== Extract ==
......
Description-Behavior Mismatch

Medium

Confidence: 89% confidence
Finding: The skill is presented as a UI testing/verification tool, but it explicitly expands into operational account-administration tasks such as PAT issuance, OAuth approval, 2FA-related flows, and destructive UI actions. That broadens the authority of the skill into sensitive security workflows where an agent could steer users through privileged actions or normalize risky browser-mediated secret handling.

Description-Behavior Mismatch

Medium

Confidence: 96% confidence
Finding: This verification skill includes remediation steps that can change live infrastructure state, including deployment actions and direct database updates. Embedding write-capable operational fixes inside a testing guide increases the chance that an agent or user executes high-impact changes during what should be a read-only verification workflow, causing integrity or availability issues.
......
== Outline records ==
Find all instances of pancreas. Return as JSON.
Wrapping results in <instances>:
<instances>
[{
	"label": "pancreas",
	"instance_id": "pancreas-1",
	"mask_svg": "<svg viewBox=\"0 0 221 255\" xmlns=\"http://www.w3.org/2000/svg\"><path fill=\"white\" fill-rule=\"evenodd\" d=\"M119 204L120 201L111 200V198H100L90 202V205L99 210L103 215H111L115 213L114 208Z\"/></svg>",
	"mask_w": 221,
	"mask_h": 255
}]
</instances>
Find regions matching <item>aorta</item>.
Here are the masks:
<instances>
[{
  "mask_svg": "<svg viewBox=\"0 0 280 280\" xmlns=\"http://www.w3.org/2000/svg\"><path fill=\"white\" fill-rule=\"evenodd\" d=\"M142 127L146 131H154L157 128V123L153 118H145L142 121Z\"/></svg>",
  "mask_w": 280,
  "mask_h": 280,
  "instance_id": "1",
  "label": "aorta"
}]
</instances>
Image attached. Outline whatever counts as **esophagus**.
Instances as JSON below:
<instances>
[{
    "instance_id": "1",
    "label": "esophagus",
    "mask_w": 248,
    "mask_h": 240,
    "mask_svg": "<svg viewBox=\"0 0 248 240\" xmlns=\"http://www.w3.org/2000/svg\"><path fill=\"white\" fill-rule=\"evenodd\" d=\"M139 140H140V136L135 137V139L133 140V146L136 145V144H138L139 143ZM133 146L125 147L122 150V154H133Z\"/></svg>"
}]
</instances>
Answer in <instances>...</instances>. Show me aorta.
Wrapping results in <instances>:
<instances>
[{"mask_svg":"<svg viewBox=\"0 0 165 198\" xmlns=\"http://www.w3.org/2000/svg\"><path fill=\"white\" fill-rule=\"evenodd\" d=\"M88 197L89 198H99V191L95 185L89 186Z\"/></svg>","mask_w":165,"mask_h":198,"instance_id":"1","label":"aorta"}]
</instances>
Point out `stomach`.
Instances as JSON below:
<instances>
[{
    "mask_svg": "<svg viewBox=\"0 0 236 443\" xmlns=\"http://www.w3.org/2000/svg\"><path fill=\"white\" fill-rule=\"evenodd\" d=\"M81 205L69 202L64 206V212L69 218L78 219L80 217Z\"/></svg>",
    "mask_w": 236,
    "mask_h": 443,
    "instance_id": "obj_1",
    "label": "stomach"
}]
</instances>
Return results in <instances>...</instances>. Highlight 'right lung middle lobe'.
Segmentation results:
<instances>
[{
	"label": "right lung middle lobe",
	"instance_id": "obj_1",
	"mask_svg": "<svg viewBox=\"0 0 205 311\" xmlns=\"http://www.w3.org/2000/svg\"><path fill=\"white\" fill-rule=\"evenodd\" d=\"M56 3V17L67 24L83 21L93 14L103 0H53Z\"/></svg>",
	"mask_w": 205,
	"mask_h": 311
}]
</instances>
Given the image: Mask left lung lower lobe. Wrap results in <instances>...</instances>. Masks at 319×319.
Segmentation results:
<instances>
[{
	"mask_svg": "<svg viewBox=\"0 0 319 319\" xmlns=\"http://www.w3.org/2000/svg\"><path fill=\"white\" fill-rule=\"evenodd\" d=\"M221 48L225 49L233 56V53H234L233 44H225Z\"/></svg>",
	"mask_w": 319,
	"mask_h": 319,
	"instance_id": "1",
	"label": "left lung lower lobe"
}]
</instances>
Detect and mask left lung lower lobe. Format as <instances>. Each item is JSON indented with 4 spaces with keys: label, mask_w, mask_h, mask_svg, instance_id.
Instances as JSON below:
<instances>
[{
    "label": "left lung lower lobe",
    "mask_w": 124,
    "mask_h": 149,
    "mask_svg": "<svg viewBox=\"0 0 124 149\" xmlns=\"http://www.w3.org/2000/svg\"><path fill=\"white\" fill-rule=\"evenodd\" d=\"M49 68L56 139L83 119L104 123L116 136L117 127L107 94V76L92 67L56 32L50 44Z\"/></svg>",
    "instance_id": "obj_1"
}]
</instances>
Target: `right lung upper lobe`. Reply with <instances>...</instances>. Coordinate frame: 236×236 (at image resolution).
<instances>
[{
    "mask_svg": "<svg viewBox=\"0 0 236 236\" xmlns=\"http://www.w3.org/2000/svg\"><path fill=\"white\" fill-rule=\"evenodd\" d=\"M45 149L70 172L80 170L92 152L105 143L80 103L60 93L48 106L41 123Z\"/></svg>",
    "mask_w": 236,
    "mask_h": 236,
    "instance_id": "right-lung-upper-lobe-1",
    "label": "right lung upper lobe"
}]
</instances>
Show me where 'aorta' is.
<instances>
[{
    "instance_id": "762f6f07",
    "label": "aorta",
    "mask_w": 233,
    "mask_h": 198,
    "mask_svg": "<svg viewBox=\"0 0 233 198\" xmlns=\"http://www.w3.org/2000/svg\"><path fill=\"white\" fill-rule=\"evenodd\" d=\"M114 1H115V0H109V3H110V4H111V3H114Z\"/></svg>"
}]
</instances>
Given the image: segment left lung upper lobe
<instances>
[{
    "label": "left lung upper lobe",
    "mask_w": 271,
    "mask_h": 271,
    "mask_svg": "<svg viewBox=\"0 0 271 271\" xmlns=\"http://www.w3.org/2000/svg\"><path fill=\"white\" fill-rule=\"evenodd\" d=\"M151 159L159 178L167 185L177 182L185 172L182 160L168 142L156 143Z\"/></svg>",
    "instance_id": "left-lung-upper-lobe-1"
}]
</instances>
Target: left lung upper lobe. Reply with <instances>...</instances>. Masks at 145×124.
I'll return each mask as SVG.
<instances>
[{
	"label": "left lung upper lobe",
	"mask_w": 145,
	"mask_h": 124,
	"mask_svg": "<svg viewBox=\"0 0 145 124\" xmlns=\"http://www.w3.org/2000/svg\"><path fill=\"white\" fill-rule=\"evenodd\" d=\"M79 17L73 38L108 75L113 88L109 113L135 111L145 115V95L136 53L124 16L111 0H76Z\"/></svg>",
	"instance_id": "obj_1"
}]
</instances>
......
== Set problem A ==
In the audit findings, what confidence level is given for the finding that says the verification skill "includes remediation steps that can change live infrastructure state"?
== Set problem B ==
Go on with the audit findings from the point where they stop.

== Expected answer A ==
96% confidence.

== Expected answer B ==
Context-Inappropriate Capability

Medium

Confidence: 97% confidence
Finding: The file directs use of ansible deploy commands, SSH, Docker exec, and SQL UPDATE statements even though the skill is presented as a UI-testing tool. This broadens the skill's authority from observation to privileged infrastructure manipulation, which is dangerous if invoked automatically or by a low-context operator.

Intent-Code Divergence

Medium

Confidence: 93% confidence
Finding: The document's stated purpose is SSO verification, but it later instructs users to apply fixes and alter database configuration. This mismatch can mislead agents and operators into performing privileged changes under the guise of testing, weakening safety boundaries and increasing the risk of unintended modifications.

Vague Triggers

Medium

Confidence: 85% confidence
Finding: The trigger phrases are broad, generic terms like 'UI check', 'browser test', and 'screen verify', which can cause the skill to activate in situations the user did not intend. Because the skill can open browsers, inspect pages, and guide sensitive auth flows, accidental invocation increases the chance of over-privileged actions or unintended browsing automation.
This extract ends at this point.